The Company’s lead compound, COTI‐2, has a novel p53‐dependent mechanism of action with selective and potent anti‐cancer activity. P53 mutations occur in over 50% of all cancers. COTI‐2 is initially being evaluated for the treatment of gynecologic cancers and head and neck squamous cell carcinoma in a Phase 1 clinical trial at the MD Anderson Cancer Center at the University of Texas and the Lurie Cancer Center at Northwestern University. The Company has secured orphan drug status in the United States for COTI‐2 for the treatment of ovarian cancer. Preclinical data suggests that COTI-2 could dramatically improve the treatment of cancers with mutations in the p53 gene.

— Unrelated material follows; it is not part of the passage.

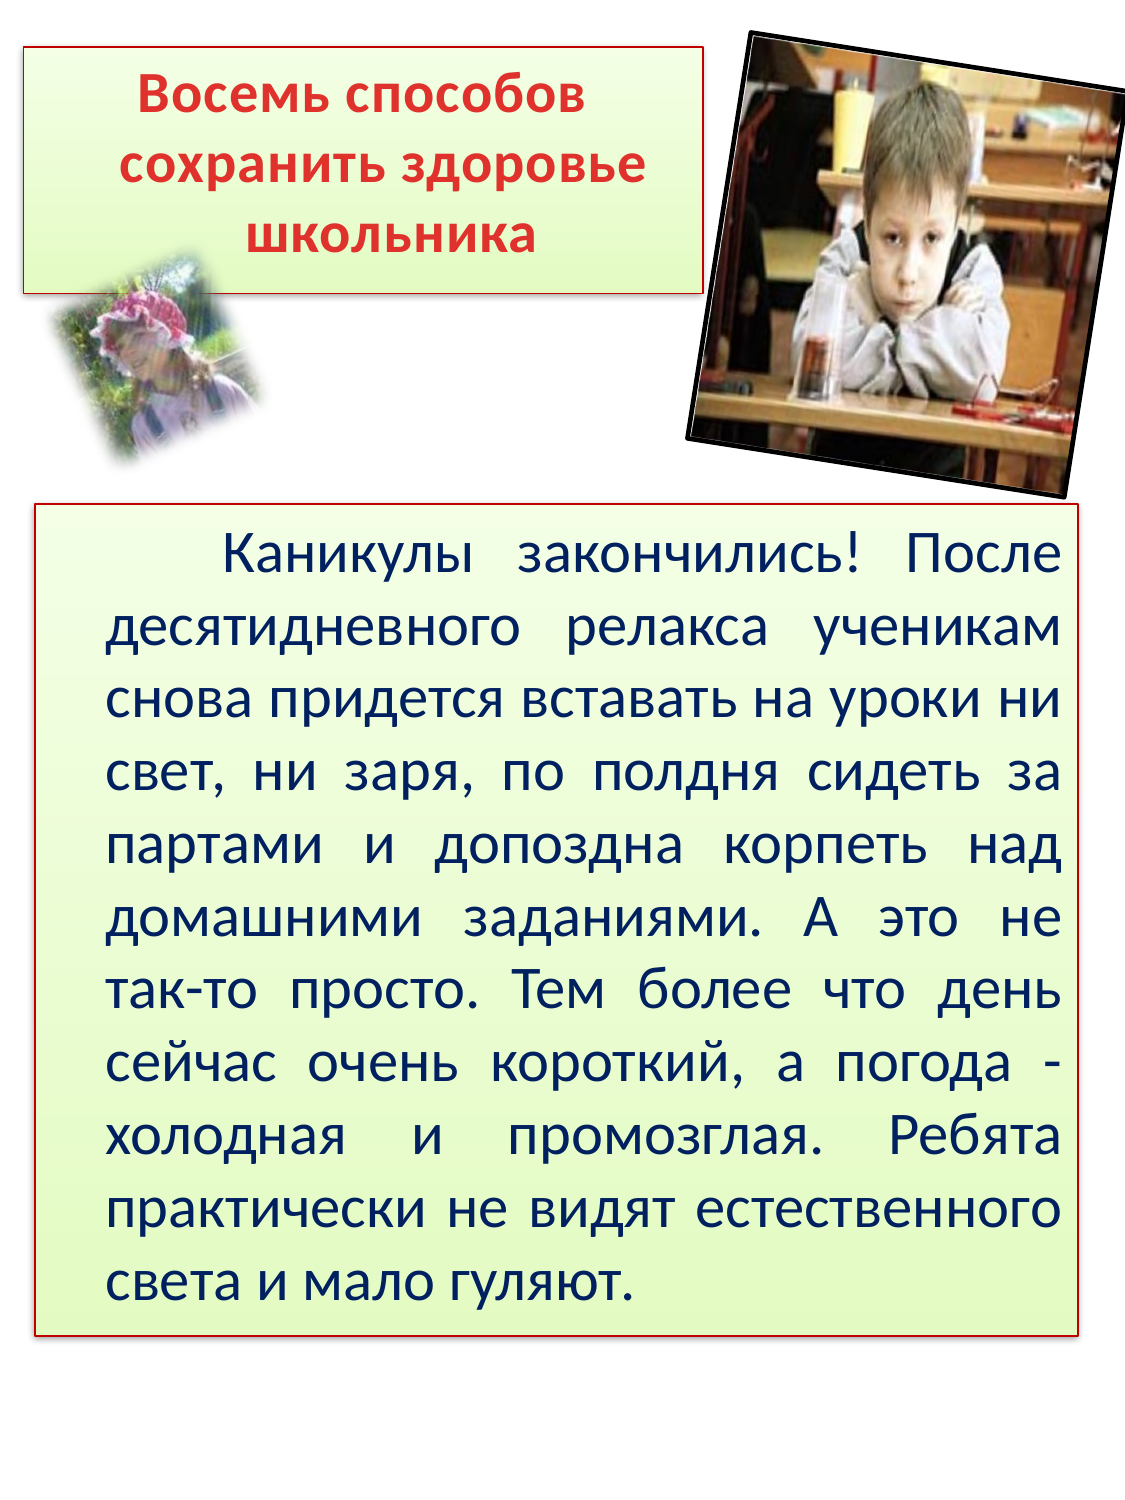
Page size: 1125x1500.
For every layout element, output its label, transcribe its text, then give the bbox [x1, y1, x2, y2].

The Company’s second lead compound, COTI-219, is a novel oral small molecule compound targeting the mutant forms of KRAS without inhibiting normal KRAS function. KRAS mutations occur in up to 30% of all cancers and represent a tremendous unmet clinical need and a desirable drug target. COTI-219 is undergoing IND-enabling studies to support a regulatory submission.

Follow @CotingaPharma on Twitter at http://twitter.com/CotingaPharma.

Neither the TSX Venture Exchange nor its Regulation Services Provider (as that term is defined in policies of the TSX Venture Exchange) accepts responsibility for the adequacy or accuracy of this release.

For more information, visit http://www.cotingapharma.com/ or contact:

Alison Silva
President and CEO
Tel: 1-800-798-6860
Email: asilva@cotingapharma.com

Notice to Readers:

Information contained in this press release may contain certain statements which constitute “forward-looking statements” as such term is defined under applicable securities laws. Forward‐looking statements by their nature are not guarantees of future performance and are based upon management’s current expectations, estimates, projections and assumptions. For example, “We are eager to explore the potential of combination therapy with COTI-2 in the clinic, and look forward to implementing this new trial design in the months ahead” and “Initiation of additional combination studies with standard of care chemo- and radiotherapeutics in multiple oncology indications expected in calendar year 2018” are forward-looking statements. Cotinga operates in a highly competitive environment that involves significant risks and uncertainties, which could cause actual results to differ materially from those anticipated in these forward‐looking statements. Management of Cotinga considers the assumptions on which these forward‐looking statements are based to be reasonable, but as a result of the many risk factors, cautions the reader that actual results could differ materially from those expressed or implied in these forward-looking statements. Information in this press release should be considered accurate only as of the date of the release and may be superseded by more recent information disclosed in later press releases, filings with the securities regulatory authorities or otherwise. Except as required by law, Cotinga assumes no obligation to update forward-looking statements should circumstances or management's expectations, estimates, projections and assumptions change.